_EXERCISE GOAL_:
Return verbatim all lines from the first one in the records to the line with "## 6. GC 的两种判定方法？", both ends kept.

_DATA SUPPLIED_:
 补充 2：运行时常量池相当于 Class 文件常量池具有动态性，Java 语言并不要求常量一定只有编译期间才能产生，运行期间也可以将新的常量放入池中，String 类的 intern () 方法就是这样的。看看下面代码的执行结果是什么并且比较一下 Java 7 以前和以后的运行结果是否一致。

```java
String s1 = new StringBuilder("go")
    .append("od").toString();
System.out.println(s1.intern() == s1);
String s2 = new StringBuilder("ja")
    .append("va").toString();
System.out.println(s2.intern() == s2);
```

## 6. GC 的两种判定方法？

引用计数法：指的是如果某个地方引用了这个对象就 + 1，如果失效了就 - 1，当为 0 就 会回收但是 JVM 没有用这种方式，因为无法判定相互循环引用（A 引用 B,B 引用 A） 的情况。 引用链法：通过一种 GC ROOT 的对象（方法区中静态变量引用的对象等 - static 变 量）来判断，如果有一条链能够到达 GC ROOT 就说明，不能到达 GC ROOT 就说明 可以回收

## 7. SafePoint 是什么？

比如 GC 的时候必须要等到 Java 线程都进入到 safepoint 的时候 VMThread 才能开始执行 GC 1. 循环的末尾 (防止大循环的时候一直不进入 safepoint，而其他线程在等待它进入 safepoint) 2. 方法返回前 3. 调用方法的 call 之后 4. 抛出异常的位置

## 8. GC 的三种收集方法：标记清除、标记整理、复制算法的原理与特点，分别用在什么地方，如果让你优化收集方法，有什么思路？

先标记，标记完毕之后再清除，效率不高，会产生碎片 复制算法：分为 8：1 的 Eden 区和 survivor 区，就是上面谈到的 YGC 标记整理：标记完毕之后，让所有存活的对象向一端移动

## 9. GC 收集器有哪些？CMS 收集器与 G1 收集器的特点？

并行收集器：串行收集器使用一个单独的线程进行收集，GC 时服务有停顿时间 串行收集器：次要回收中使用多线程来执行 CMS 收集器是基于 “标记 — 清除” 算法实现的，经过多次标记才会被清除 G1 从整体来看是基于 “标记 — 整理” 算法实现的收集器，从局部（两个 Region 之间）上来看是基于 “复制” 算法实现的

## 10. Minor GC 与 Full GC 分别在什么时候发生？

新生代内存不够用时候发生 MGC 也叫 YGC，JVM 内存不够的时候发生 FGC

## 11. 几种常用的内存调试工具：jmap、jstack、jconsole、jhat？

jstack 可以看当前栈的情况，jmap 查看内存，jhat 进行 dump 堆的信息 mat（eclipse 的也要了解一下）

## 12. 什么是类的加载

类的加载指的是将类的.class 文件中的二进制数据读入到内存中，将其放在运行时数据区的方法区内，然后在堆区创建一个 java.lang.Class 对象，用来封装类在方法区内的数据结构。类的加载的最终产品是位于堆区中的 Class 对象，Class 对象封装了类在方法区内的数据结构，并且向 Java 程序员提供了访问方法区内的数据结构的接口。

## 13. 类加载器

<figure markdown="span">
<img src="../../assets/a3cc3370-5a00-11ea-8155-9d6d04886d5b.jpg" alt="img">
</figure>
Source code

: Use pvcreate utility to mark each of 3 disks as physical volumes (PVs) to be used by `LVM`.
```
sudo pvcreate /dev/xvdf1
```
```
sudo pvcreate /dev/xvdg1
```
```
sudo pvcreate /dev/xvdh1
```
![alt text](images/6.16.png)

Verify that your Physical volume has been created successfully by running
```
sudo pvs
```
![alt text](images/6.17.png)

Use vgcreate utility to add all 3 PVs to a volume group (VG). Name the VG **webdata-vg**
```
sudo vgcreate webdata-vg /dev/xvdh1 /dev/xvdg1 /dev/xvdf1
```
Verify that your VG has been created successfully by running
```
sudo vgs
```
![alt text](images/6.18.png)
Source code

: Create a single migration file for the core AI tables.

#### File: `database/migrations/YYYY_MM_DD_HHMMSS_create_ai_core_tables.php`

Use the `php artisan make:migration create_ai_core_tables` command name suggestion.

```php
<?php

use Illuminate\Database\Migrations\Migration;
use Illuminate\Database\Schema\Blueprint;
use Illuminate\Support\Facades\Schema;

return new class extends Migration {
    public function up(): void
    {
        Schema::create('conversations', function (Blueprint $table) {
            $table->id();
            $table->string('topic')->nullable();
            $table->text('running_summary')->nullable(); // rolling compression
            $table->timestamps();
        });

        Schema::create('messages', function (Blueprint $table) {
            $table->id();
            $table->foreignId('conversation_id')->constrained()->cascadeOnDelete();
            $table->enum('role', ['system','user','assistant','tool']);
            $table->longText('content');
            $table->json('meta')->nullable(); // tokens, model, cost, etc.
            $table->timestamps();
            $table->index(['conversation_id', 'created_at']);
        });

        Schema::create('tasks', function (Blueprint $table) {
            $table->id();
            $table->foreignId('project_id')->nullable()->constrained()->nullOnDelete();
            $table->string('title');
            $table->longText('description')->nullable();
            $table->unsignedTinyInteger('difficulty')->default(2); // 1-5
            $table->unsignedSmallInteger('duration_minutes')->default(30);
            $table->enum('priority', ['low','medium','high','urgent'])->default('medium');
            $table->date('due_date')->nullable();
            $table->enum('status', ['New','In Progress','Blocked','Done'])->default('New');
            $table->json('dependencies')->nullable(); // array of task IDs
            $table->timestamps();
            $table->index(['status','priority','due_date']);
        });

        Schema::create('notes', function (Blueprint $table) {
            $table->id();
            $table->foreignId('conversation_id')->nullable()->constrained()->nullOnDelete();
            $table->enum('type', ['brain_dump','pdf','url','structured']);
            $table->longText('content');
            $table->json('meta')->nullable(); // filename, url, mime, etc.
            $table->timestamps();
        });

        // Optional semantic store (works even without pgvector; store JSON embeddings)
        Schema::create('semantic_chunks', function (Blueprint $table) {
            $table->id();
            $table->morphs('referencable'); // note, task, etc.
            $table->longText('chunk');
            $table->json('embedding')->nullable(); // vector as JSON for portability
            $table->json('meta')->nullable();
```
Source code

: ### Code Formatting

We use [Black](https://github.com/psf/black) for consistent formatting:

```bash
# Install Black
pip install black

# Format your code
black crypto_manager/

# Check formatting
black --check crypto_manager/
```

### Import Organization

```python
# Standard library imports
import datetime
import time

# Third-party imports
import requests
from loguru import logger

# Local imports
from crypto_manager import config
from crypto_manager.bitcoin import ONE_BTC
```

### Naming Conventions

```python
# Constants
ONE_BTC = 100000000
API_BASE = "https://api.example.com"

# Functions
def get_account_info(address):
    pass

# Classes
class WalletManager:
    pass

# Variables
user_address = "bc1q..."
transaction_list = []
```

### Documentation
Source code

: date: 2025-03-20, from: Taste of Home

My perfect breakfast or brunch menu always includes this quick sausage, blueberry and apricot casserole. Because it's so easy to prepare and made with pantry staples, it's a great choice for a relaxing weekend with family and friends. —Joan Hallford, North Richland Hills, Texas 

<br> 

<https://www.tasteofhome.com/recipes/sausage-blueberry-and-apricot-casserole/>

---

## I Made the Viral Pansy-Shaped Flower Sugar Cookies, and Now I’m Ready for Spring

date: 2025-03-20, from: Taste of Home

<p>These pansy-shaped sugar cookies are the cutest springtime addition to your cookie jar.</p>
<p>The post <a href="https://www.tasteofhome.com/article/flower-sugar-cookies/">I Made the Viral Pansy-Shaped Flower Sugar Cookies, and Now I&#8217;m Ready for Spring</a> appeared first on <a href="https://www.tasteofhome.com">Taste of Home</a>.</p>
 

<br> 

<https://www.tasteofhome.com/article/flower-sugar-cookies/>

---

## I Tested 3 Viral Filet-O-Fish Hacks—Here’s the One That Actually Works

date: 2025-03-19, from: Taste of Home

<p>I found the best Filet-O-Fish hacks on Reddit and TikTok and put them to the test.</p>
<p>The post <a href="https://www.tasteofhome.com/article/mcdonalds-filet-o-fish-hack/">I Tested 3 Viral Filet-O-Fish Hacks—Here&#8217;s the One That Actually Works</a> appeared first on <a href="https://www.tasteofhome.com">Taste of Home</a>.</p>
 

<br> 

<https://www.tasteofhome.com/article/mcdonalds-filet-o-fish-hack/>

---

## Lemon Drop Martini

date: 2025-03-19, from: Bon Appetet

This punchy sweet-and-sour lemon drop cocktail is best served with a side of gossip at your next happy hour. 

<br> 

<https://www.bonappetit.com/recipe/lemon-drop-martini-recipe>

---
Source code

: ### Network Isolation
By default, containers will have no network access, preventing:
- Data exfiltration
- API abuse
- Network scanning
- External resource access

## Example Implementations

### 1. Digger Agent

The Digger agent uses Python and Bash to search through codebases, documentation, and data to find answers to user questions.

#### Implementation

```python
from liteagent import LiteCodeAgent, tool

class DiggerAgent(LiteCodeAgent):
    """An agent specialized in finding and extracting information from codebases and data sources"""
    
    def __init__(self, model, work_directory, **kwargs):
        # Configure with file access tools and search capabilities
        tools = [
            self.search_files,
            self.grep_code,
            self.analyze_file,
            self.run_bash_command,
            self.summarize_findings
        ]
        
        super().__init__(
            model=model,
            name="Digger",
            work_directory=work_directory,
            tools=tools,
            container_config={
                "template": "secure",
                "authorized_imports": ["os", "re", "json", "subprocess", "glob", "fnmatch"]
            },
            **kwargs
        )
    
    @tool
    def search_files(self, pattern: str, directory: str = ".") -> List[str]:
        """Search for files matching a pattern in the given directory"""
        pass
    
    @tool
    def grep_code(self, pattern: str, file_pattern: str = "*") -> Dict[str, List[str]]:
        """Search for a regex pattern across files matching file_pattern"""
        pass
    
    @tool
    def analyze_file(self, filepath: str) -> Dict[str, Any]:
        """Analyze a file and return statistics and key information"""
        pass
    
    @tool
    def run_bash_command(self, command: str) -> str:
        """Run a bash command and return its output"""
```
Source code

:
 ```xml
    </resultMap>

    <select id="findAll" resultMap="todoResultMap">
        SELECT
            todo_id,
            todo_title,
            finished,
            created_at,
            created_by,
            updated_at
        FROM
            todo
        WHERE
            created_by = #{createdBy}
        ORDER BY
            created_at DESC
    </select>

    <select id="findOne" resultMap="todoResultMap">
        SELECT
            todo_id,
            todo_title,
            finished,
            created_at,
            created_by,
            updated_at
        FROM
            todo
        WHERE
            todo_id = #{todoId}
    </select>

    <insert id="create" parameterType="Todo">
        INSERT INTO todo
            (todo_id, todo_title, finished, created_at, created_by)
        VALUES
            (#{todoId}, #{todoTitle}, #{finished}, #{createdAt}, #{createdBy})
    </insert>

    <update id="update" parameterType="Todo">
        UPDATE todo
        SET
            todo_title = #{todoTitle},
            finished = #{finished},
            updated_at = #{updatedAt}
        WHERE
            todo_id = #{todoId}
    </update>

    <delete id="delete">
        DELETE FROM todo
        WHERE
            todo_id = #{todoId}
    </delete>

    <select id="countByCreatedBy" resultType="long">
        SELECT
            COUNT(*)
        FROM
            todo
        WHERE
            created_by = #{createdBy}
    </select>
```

_EXPECTED OUTPUT_:
 补充 2：运行时常量池相当于 Class 文件常量池具有动态性，Java 语言并不要求常量一定只有编译期间才能产生，运行期间也可以将新的常量放入池中，String 类的 intern () 方法就是这样的。看看下面代码的执行结果是什么并且比较一下 Java 7 以前和以后的运行结果是否一致。

```java
String s1 = new StringBuilder("go")
    .append("od").toString();
System.out.println(s1.intern() == s1);
String s2 = new StringBuilder("ja")
    .append("va").toString();
System.out.println(s2.intern() == s2);
```

## 6. GC 的两种判定方法？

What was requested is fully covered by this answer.